**Exercise brief:** Please return the lines below verbatim, beginning at the one that has "staining of benign" and stopping after the one that has "image reveals no", and add no other lines.

Saved entries:

--- START ---

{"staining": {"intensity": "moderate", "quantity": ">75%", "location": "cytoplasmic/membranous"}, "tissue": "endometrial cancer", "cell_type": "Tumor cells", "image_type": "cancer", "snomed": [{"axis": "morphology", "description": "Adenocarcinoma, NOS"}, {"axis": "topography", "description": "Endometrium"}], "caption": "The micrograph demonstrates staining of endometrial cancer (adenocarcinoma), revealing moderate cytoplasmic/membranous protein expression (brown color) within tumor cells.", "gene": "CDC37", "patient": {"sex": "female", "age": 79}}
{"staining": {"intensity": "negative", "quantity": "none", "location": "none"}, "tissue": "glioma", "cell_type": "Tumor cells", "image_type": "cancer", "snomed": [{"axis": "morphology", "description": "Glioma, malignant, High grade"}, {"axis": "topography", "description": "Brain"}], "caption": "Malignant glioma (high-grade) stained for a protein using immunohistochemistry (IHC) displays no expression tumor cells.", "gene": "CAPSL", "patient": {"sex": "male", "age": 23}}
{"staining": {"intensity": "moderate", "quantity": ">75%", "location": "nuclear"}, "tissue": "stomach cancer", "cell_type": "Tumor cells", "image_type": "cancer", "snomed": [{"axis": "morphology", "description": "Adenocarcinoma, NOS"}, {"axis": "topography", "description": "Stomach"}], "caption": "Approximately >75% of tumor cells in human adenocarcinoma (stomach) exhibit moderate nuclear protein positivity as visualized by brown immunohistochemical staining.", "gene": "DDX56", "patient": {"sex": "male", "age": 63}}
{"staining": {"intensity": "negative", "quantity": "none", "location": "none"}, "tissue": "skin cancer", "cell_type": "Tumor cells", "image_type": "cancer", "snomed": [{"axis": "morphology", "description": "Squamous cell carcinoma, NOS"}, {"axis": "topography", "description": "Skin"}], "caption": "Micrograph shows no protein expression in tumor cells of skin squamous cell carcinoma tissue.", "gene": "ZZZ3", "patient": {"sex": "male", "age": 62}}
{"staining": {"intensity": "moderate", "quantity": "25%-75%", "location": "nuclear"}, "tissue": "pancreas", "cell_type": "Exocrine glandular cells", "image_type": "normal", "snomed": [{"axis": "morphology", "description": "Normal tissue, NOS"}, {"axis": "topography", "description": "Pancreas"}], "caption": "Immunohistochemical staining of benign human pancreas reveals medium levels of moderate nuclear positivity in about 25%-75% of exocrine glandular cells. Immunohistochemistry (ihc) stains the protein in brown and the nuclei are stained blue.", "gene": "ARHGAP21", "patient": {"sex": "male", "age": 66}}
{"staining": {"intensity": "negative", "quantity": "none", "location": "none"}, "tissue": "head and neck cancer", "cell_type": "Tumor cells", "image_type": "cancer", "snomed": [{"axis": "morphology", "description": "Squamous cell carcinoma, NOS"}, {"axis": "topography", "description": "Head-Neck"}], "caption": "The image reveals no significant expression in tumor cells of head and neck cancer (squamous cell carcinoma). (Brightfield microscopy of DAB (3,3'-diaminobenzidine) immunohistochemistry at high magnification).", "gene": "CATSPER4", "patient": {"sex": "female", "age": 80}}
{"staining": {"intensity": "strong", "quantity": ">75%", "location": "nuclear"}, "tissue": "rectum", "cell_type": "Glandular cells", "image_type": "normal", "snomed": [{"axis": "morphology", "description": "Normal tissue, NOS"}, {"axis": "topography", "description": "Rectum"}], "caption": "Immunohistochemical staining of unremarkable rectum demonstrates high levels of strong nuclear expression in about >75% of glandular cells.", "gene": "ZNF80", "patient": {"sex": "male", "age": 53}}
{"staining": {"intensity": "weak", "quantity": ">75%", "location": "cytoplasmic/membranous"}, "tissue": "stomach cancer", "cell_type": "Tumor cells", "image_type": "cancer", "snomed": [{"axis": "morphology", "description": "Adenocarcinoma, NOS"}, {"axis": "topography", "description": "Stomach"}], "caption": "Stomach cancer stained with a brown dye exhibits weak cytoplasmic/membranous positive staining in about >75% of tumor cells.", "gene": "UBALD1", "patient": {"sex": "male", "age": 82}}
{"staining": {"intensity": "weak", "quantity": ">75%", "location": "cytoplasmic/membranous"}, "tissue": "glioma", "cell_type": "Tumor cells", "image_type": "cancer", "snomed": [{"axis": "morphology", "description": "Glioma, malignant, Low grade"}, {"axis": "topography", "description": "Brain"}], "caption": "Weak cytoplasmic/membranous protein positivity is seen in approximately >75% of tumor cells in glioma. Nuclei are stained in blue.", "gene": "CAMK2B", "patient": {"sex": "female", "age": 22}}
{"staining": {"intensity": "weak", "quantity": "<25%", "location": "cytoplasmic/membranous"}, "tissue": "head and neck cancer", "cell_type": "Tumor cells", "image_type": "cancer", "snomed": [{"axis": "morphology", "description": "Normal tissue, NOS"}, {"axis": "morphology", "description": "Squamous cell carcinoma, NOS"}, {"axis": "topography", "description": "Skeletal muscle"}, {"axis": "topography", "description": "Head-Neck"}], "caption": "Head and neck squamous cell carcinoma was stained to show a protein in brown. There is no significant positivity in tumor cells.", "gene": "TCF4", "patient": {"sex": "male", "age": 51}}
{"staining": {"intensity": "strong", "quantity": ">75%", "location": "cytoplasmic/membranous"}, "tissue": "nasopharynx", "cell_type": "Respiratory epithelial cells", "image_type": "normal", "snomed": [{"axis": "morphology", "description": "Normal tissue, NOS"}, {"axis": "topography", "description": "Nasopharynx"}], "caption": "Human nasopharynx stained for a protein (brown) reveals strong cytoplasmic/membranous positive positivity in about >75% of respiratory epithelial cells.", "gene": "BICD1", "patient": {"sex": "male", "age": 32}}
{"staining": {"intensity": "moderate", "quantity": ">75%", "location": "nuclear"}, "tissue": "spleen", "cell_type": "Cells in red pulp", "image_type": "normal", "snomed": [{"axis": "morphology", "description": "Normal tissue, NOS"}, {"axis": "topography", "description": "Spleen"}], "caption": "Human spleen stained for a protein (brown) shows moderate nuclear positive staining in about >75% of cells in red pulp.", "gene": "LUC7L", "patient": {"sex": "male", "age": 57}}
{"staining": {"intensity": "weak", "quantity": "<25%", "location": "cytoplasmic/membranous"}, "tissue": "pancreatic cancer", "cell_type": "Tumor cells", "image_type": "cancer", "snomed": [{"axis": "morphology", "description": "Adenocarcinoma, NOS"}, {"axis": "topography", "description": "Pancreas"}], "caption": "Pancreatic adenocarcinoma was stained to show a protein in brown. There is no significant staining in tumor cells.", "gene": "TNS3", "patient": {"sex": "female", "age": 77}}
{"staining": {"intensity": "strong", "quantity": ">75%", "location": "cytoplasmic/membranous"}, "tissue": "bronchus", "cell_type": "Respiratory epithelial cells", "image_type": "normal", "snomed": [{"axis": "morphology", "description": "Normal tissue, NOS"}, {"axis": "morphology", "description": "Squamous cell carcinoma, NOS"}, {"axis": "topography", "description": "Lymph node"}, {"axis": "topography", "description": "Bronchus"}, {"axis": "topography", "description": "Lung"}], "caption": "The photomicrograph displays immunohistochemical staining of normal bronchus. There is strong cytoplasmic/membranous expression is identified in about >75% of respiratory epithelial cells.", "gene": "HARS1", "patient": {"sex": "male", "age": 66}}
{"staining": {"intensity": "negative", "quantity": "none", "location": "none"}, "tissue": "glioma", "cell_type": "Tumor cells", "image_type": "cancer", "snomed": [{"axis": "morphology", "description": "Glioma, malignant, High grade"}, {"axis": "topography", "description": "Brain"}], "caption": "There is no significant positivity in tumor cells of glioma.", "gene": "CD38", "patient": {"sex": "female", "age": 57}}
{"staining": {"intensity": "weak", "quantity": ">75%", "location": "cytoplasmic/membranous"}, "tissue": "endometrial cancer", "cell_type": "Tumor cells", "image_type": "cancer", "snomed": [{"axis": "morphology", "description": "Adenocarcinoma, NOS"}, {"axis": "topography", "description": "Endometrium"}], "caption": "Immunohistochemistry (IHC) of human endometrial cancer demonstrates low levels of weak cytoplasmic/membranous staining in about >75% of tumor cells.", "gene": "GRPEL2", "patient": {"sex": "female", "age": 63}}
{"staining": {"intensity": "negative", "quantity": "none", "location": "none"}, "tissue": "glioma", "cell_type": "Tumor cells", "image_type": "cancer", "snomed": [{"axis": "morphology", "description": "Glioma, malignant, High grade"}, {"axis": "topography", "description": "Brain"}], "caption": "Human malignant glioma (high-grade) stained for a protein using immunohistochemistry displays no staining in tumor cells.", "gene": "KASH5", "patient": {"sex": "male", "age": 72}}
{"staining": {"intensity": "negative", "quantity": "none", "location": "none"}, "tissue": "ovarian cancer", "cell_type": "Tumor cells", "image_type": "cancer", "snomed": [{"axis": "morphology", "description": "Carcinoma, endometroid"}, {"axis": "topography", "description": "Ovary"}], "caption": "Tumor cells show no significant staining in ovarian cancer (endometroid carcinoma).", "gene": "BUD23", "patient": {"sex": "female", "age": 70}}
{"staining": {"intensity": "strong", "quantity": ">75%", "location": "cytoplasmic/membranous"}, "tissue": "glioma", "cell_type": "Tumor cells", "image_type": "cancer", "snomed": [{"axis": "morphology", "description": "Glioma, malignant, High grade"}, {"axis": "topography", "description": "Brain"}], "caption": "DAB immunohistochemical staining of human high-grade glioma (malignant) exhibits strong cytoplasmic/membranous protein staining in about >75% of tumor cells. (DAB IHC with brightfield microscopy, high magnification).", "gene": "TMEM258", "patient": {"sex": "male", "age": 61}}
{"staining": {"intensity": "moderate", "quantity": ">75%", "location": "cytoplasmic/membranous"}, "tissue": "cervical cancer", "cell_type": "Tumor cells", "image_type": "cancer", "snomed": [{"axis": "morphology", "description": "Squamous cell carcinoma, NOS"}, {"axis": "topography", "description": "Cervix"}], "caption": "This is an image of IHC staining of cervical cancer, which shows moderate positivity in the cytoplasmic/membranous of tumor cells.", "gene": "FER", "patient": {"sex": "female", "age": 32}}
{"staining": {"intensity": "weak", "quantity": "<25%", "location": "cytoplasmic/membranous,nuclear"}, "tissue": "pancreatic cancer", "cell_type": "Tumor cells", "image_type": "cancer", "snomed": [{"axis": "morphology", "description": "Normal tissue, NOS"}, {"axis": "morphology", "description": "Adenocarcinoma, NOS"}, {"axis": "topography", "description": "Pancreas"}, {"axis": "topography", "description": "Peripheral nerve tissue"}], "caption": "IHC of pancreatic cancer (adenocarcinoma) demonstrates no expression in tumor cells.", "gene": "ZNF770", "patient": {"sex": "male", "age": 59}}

--- END ---

**Solution to this exercise:**
{"staining": {"intensity": "moderate", "quantity": "25%-75%", "location": "nuclear"}, "tissue": "pancreas", "cell_type": "Exocrine glandular cells", "image_type": "normal", "snomed": [{"axis": "morphology", "description": "Normal tissue, NOS"}, {"axis": "topography", "description": "Pancreas"}], "caption": "Immunohistochemical staining of benign human pancreas reveals medium levels of moderate nuclear positivity in about 25%-75% of exocrine glandular cells. Immunohistochemistry (ihc) stains the protein in brown and the nuclei are stained blue.", "gene": "ARHGAP21", "patient": {"sex": "male", "age": 66}}
{"staining": {"intensity": "negative", "quantity": "none", "location": "none"}, "tissue": "head and neck cancer", "cell_type": "Tumor cells", "image_type": "cancer", "snomed": [{"axis": "morphology", "description": "Squamous cell carcinoma, NOS"}, {"axis": "topography", "description": "Head-Neck"}], "caption": "The image reveals no significant expression in tumor cells of head and neck cancer (squamous cell carcinoma). (Brightfield microscopy of DAB (3,3'-diaminobenzidine) immunohistochemistry at high magnification).", "gene": "CATSPER4", "patient": {"sex": "female", "age": 80}}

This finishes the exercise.